_What to produce_.
Your answer should be the records, copied exactly, with the pictures removed.

(Electronics source listings)
= = = =
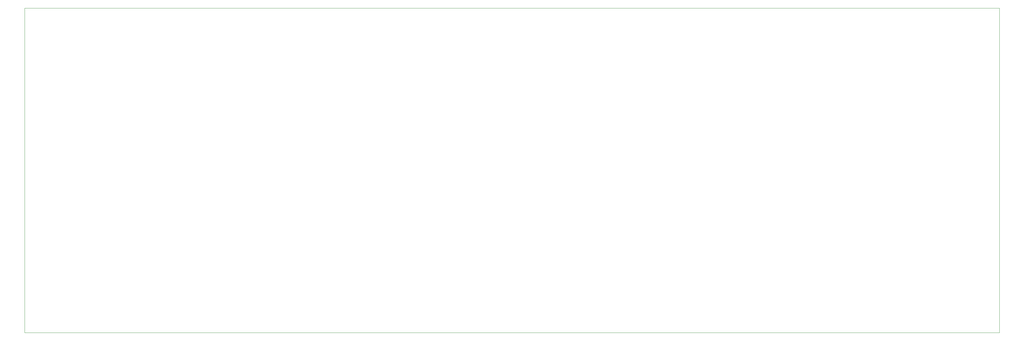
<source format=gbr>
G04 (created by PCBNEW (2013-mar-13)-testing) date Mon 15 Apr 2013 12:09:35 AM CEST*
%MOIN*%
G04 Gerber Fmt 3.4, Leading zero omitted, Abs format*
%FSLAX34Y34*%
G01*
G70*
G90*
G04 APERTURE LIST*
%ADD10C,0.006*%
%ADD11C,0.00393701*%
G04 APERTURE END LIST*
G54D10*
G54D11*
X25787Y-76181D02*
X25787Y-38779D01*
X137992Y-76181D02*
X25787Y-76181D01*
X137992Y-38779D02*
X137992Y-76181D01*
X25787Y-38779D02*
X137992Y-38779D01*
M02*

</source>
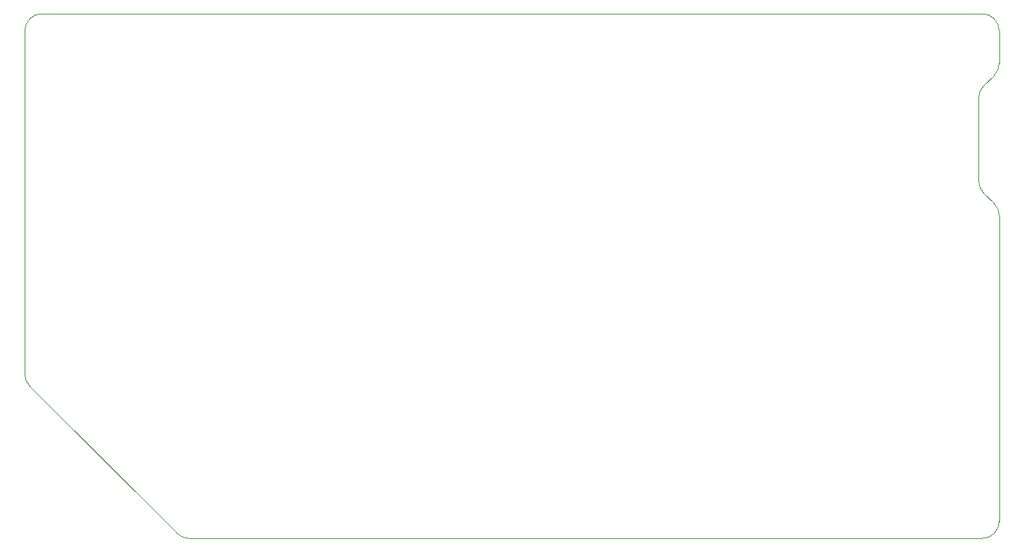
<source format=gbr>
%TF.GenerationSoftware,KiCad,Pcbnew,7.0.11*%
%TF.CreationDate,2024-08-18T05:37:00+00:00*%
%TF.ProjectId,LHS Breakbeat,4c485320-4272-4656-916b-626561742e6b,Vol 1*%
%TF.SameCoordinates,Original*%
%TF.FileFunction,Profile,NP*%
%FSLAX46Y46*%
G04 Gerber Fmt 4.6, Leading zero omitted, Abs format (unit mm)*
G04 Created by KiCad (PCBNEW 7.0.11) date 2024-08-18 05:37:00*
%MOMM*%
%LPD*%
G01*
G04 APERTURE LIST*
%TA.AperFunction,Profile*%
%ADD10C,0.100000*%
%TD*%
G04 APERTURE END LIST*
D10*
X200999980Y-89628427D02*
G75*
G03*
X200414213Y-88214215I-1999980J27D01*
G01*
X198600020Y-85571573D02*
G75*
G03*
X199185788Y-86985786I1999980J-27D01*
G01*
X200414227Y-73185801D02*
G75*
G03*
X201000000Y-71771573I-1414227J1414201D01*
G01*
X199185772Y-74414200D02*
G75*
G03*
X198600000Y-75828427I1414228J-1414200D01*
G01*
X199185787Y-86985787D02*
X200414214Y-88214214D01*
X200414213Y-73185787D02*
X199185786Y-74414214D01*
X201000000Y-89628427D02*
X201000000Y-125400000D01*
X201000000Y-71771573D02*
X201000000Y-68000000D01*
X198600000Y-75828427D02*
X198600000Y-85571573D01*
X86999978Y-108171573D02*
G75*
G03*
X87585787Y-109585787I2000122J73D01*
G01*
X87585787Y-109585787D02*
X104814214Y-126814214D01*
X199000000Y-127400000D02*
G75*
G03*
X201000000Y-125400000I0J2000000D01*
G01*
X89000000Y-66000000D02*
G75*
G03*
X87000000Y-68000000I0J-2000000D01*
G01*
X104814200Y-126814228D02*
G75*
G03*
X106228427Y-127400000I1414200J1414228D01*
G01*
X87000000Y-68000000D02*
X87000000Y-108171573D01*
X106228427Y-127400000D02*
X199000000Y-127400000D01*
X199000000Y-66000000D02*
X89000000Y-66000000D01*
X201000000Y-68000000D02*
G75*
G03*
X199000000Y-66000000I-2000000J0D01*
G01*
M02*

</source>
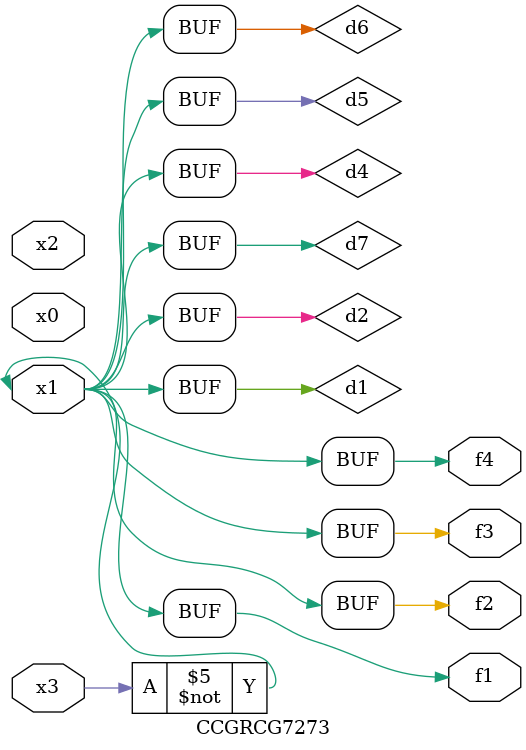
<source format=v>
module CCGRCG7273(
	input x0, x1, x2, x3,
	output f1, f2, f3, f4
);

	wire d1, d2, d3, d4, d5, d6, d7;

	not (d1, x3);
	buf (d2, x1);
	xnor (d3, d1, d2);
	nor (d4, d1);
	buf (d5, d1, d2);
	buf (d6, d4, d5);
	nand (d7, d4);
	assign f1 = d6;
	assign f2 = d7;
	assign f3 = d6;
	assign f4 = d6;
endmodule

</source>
= = = =
_Answer area_.
<source format=gbr>
G04 (created by PCBNEW (2013-mar-13)-testing) date Mon 15 Apr 2013 12:09:35 AM CEST*
%MOIN*%
G04 Gerber Fmt 3.4, Leading zero omitted, Abs format*
%FSLAX34Y34*%
G01*
G70*
G90*
G04 APERTURE LIST*
%ADD10C,0.006*%
%ADD11C,0.00393701*%
G04 APERTURE END LIST*
G54D10*
G54D11*
X25787Y-76181D02*
X25787Y-38779D01*
X137992Y-76181D02*
X25787Y-76181D01*
X137992Y-38779D02*
X137992Y-76181D01*
X25787Y-38779D02*
X137992Y-38779D01*
M02*

</source>
<source format=gbr>
%TF.GenerationSoftware,KiCad,Pcbnew,7.0.11*%
%TF.CreationDate,2024-08-18T05:37:00+00:00*%
%TF.ProjectId,LHS Breakbeat,4c485320-4272-4656-916b-626561742e6b,Vol 1*%
%TF.SameCoordinates,Original*%
%TF.FileFunction,Profile,NP*%
%FSLAX46Y46*%
G04 Gerber Fmt 4.6, Leading zero omitted, Abs format (unit mm)*
G04 Created by KiCad (PCBNEW 7.0.11) date 2024-08-18 05:37:00*
%MOMM*%
%LPD*%
G01*
G04 APERTURE LIST*
%TA.AperFunction,Profile*%
%ADD10C,0.100000*%
%TD*%
G04 APERTURE END LIST*
D10*
X200999980Y-89628427D02*
G75*
G03*
X200414213Y-88214215I-1999980J27D01*
G01*
X198600020Y-85571573D02*
G75*
G03*
X199185788Y-86985786I1999980J-27D01*
G01*
X200414227Y-73185801D02*
G75*
G03*
X201000000Y-71771573I-1414227J1414201D01*
G01*
X199185772Y-74414200D02*
G75*
G03*
X198600000Y-75828427I1414228J-1414200D01*
G01*
X199185787Y-86985787D02*
X200414214Y-88214214D01*
X200414213Y-73185787D02*
X199185786Y-74414214D01*
X201000000Y-89628427D02*
X201000000Y-125400000D01*
X201000000Y-71771573D02*
X201000000Y-68000000D01*
X198600000Y-75828427D02*
X198600000Y-85571573D01*
X86999978Y-108171573D02*
G75*
G03*
X87585787Y-109585787I2000122J73D01*
G01*
X87585787Y-109585787D02*
X104814214Y-126814214D01*
X199000000Y-127400000D02*
G75*
G03*
X201000000Y-125400000I0J2000000D01*
G01*
X89000000Y-66000000D02*
G75*
G03*
X87000000Y-68000000I0J-2000000D01*
G01*
X104814200Y-126814228D02*
G75*
G03*
X106228427Y-127400000I1414200J1414228D01*
G01*
X87000000Y-68000000D02*
X87000000Y-108171573D01*
X106228427Y-127400000D02*
X199000000Y-127400000D01*
X199000000Y-66000000D02*
X89000000Y-66000000D01*
X201000000Y-68000000D02*
G75*
G03*
X199000000Y-66000000I-2000000J0D01*
G01*
M02*

</source>
<source format=v>
module CCGRCG7273(
	input x0, x1, x2, x3,
	output f1, f2, f3, f4
);

	wire d1, d2, d3, d4, d5, d6, d7;

	not (d1, x3);
	buf (d2, x1);
	xnor (d3, d1, d2);
	nor (d4, d1);
	buf (d5, d1, d2);
	buf (d6, d4, d5);
	nand (d7, d4);
	assign f1 = d6;
	assign f2 = d7;
	assign f3 = d6;
	assign f4 = d6;
endmodule

</source>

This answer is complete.